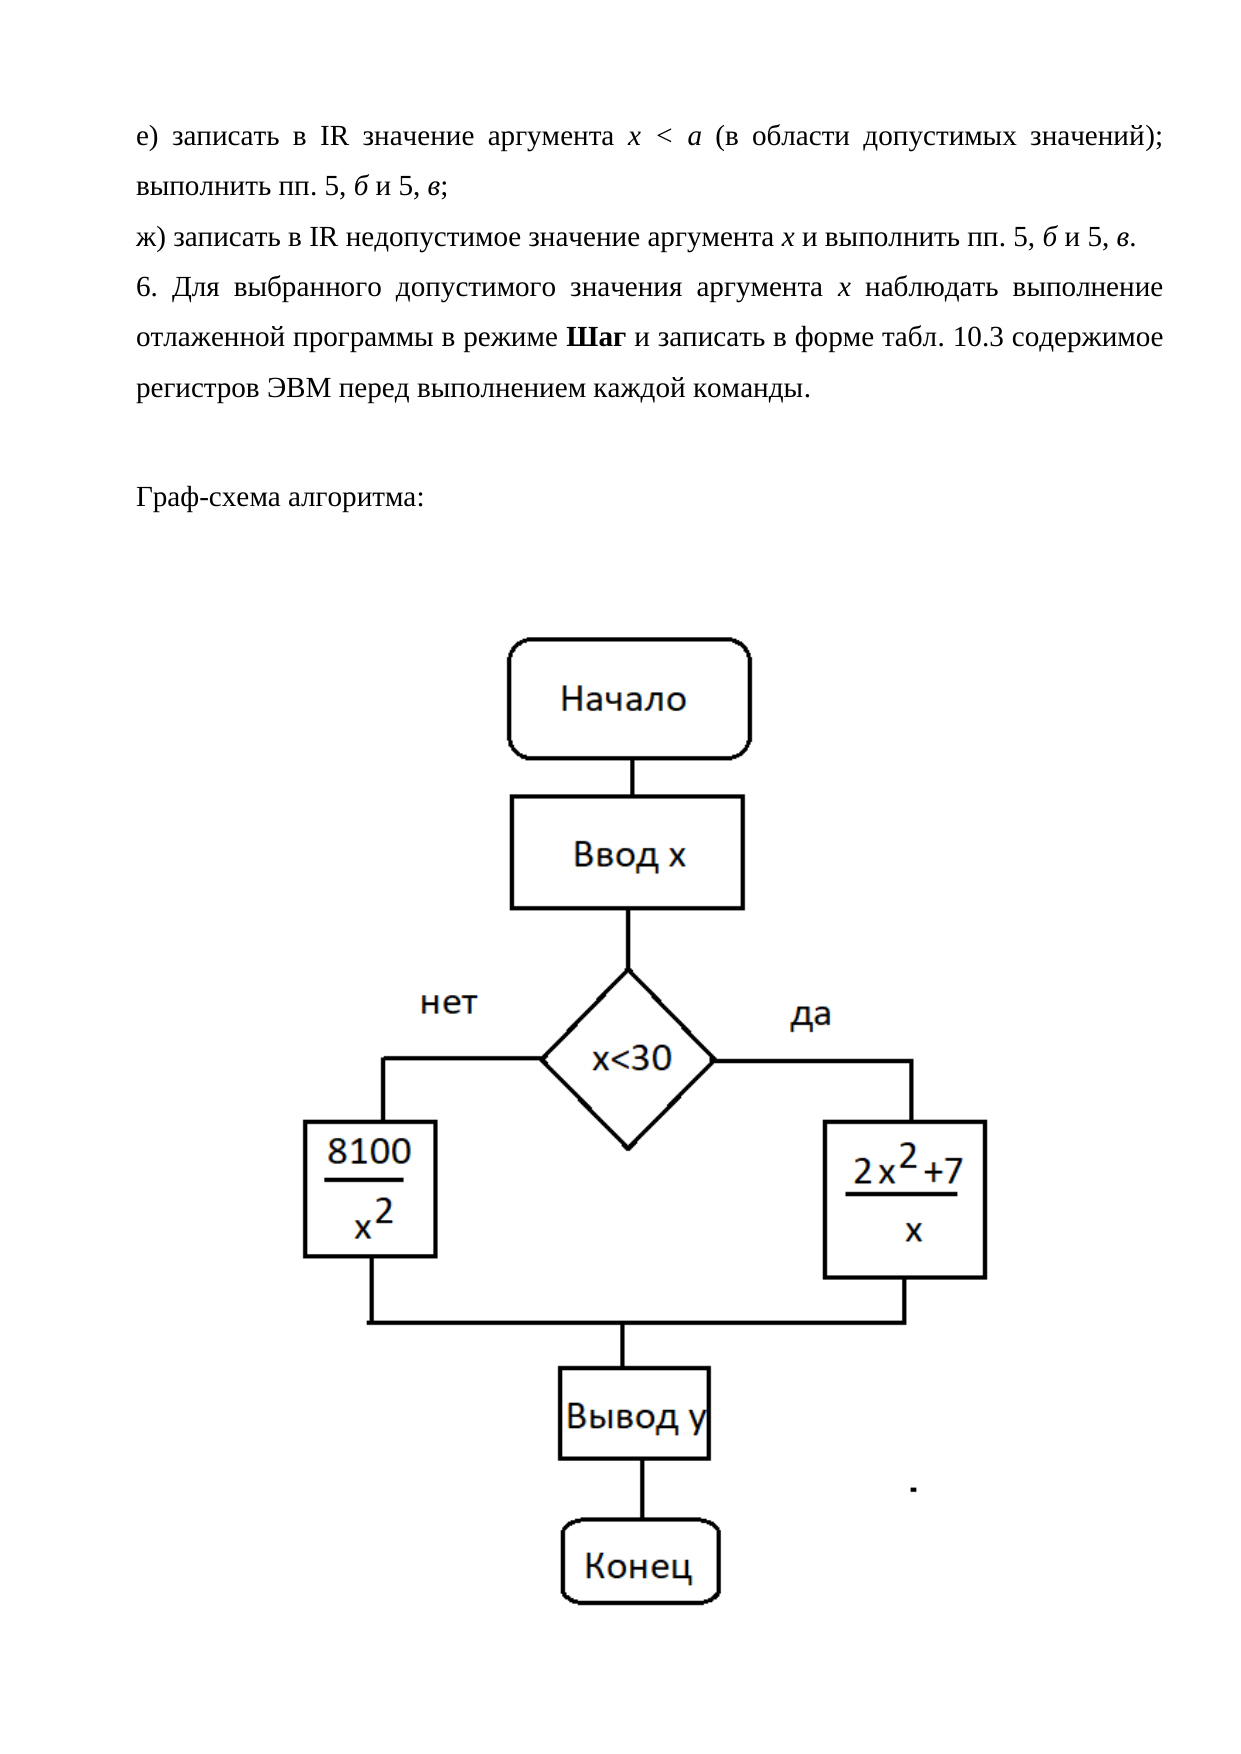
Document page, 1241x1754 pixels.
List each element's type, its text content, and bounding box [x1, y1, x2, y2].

text 6. Для выбранного допустимого значения аргумента x наблюдать выполнение отлаженной программы в режиме Шаг и записать в форме табл. 10.3 содержимое регистров ЭВМ перед выполнением каждой команды. [136, 269, 1163, 403]
text Граф-схема алгоритма: [136, 479, 1163, 513]
picture [266, 612, 1010, 1635]
text ж) записать в IR недопустимое значение аргумента x и выполнить пп. 5, б и 5, в. [136, 219, 1163, 252]
text е) записать в IR значение аргумента x < a (в области допустимых значений); выполнить пп. 5, б и 5, в; [136, 118, 1163, 202]
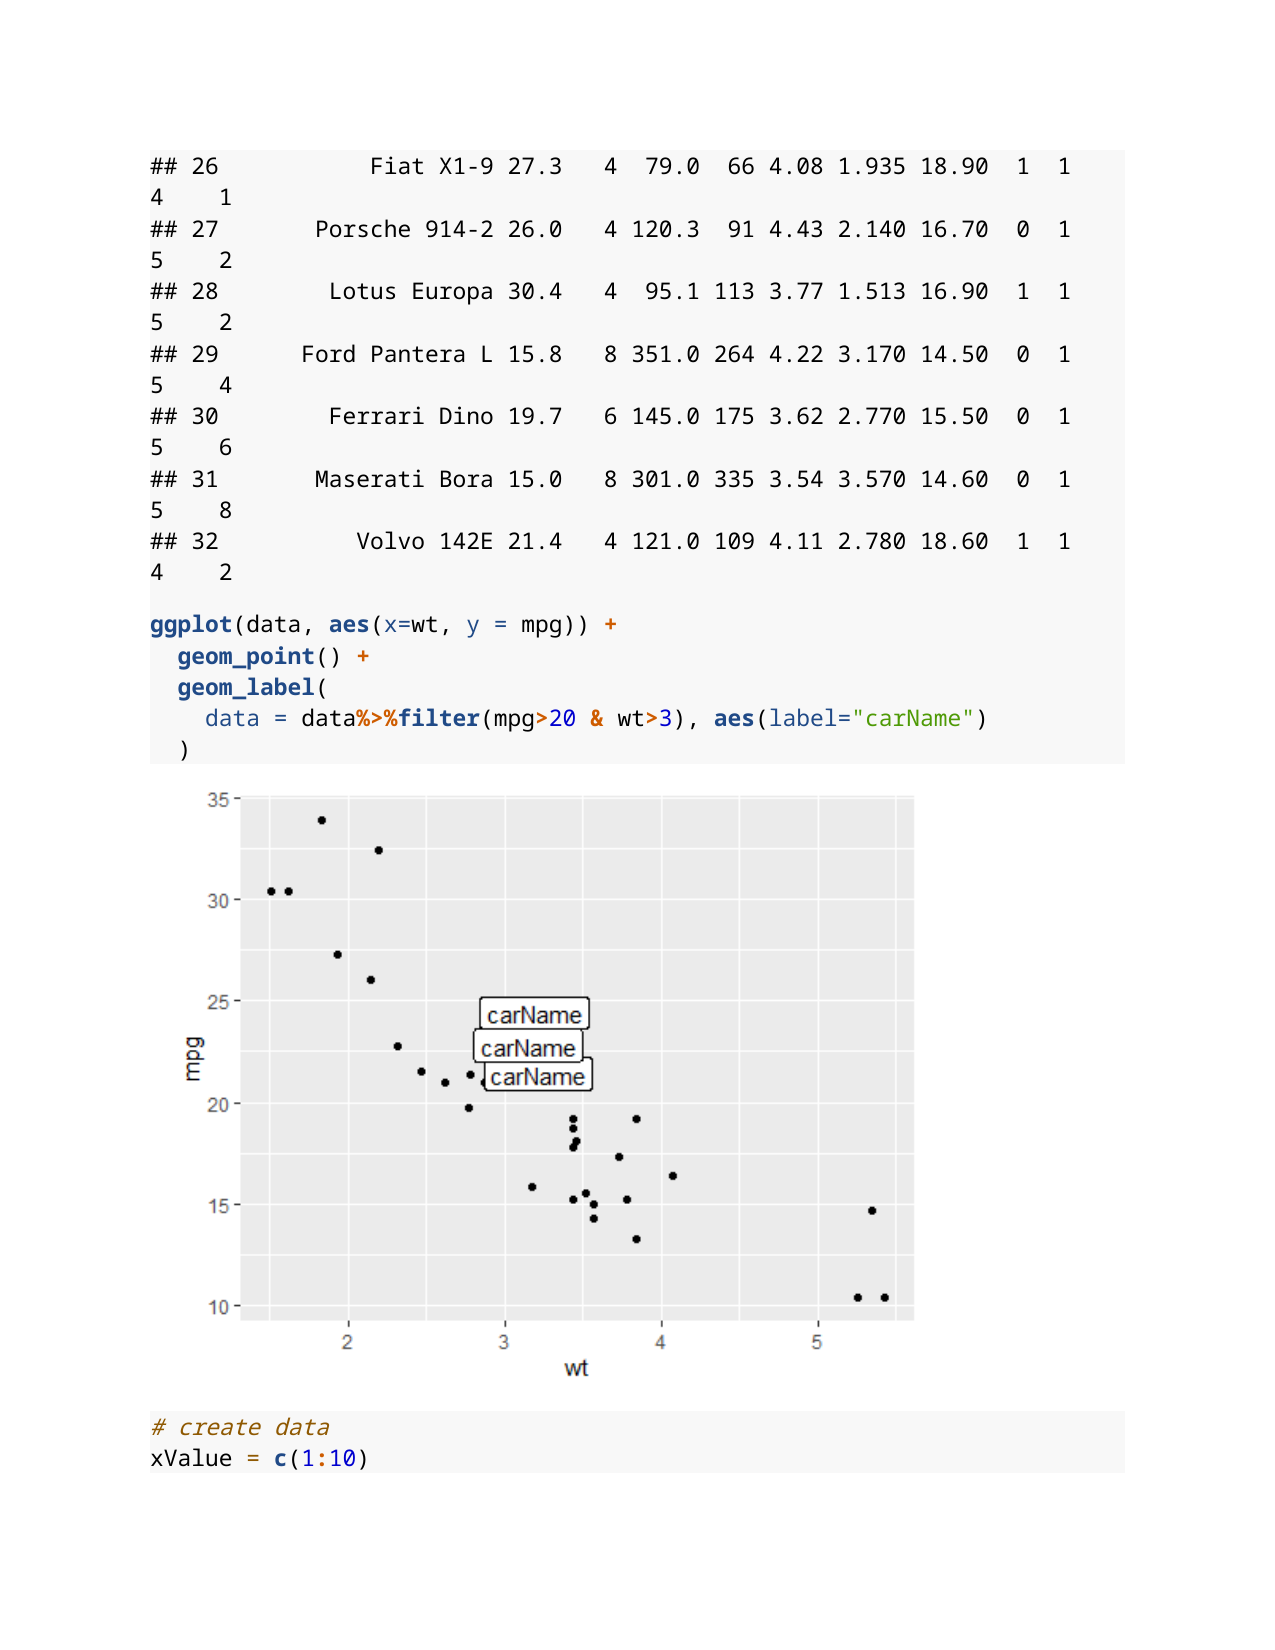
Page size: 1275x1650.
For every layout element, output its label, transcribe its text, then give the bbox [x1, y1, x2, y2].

text # create data xValue = c(1:10) yValue = cumsum(rnorm(10)) data = data.frame(xValue, yValue) p = ggplot(data, aes(x = xValue, y = yValue)) + geom_line() library(babynames) library(dplyr) str(babynames) [329, 1411, 1125, 1473]
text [150, 150, 1125, 587]
text ggplot(data, aes(x=wt, y = mpg)) + geom_point() + geom_label( data = data%>%filter(mpg>20 & wt>3), aes(label="carName") ) [150, 608, 1125, 764]
picture [168, 785, 927, 1392]
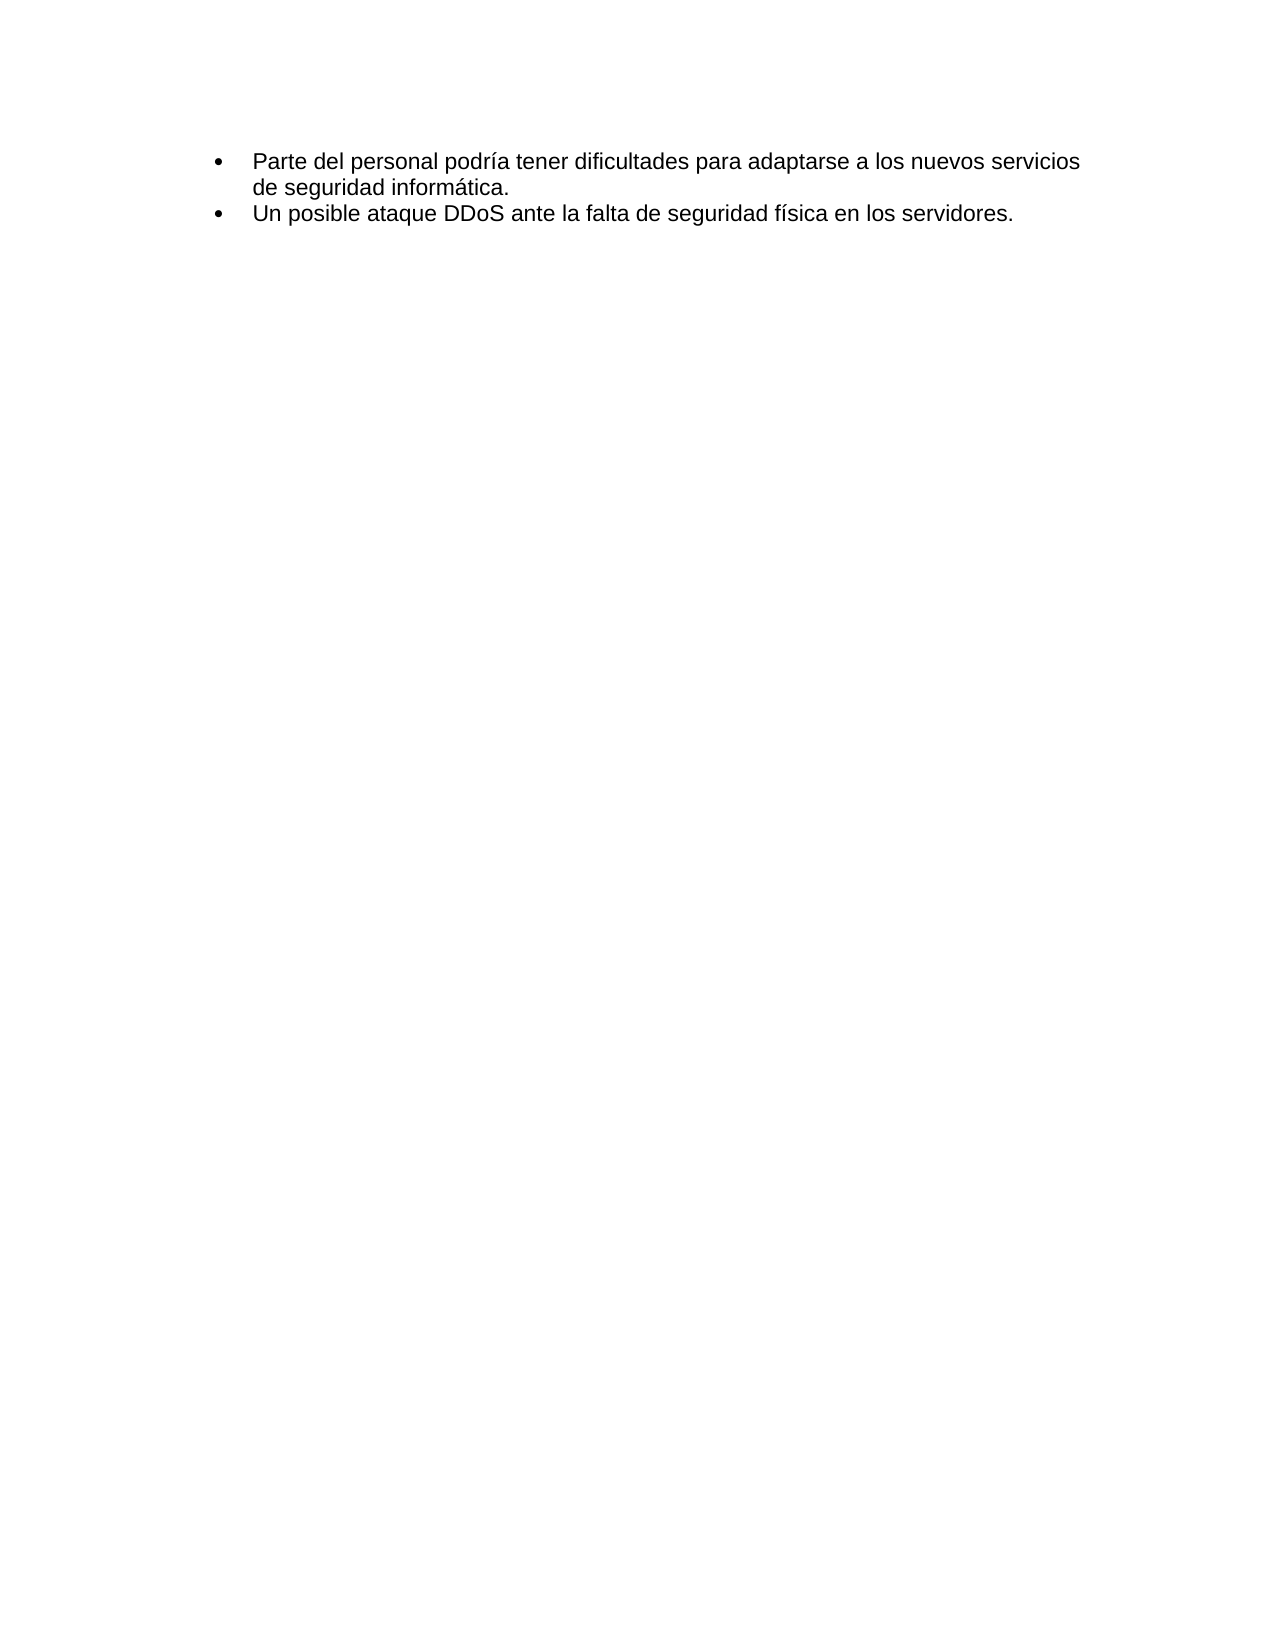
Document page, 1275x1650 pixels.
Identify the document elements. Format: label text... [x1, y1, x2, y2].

list Un posible ataque DDoS ante la falta de seguridad física en los servidores. [215, 200, 1098, 227]
list Parte del personal podría tener dificultades para adaptarse a los nuevos servicios de seguridad informática. [215, 148, 1098, 200]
▬▬▬▬▬▬
Nothing but the lines with "pixels" should be returned, copied from the entries above.

Document page, 1241x1754 pixels.
Document page, 1275x1650 pixels.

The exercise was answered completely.